The open-source AI assistant OpenClaw experienced explosive growth, expanding from approximately 1,000 active instances to over 21,000 in just seven days.

Created by Austrian developer Peter Steinberger, the personal AI assistant integrates with email, calendars, smart-home systems, and food-delivery services, enabling it to perform actions far beyond those of traditional chatbots.

The project’s rapid evolution included multiple identity changes. It initially launched as Clawdbot, a lobster-themed reference to Anthropic’s Claude AI.

Following trademark concerns from Anthropic, the project was rebranded to Moltbot on January 27, 2026, and subsequently renamed OpenClaw by week’s end.

 landing page when viewing an Moltbot instance remotely (source: censys)

The ecosystem expanded further with Moltbook, a Reddit-like social platform where AI agents communicate autonomously.

However, the platform quickly exhibited dysfunction similar to human social networks, including toxic roleplay, anti-human rhetoric, and agent manipulation attempts.
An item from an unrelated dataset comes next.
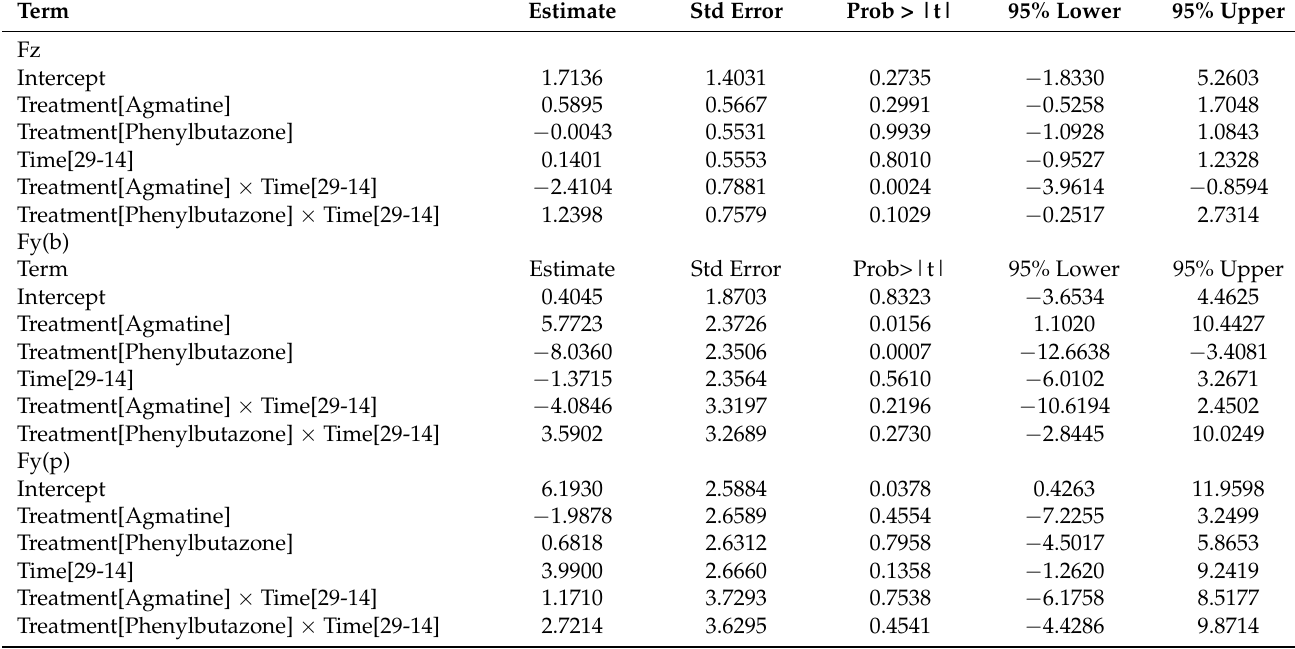
Table 7. Fixed effect parameter estimates of on-impulse percentage changes. Std Error: standard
Security Exposure Concerns

OpenClaw is designed to run locally on TCP port 18789, accessible through a browser interface.

The project documentation recommends using SSH tunnels for remote access rather than exposing the Internet directly. However, numerous operators deployed instances directly on the public Internet without these protective mechanisms.

Censys identified 21,639 publicly exposed OpenClaw instances using HTML title queries for both “Moltbot Control” and “clawdbot Control” pages.

geographic distribution of observed OpenClaw instances(source: censys)
geographic distribution of observed OpenClaw instances(source: censys)

While most instances require authentication tokens for access, the sheer number of exposed deployments raises significant security concerns.

Geographic analysis reveals that the United States hosts the largest concentration of visible instances, followed by China and Singapore.

At least 30% of identified instances run on Alibaba Cloud infrastructure, though visibility bias may influence this distribution.

Many operators reportedly use Cloudflare Tunnels for remote access, reducing direct exposure, though exact figures remain unavailable.

The rapid deployment of OpenClaw instances without adequate security configuration demonstrates a critical vulnerability pattern.

Since these AI assistants access highly sensitive personal information, email credentials, calendar data, and smart-home controls, their Internet-facing exposure presents substantial privacy and security risks.

The concentration of instances across major cloud providers and multiple geographic regions underscores the scale of potential exposure.

Organizations and individual users deploying OpenClaw must prioritize careful configuration, implement proper access controls, and conduct comprehensive security reviews before enabling remote access.

This incident highlights the growing challenge of securing emerging AI systems deployed at unprecedented speed across the Internet, emphasizing the need for security awareness early in application lifecycle management.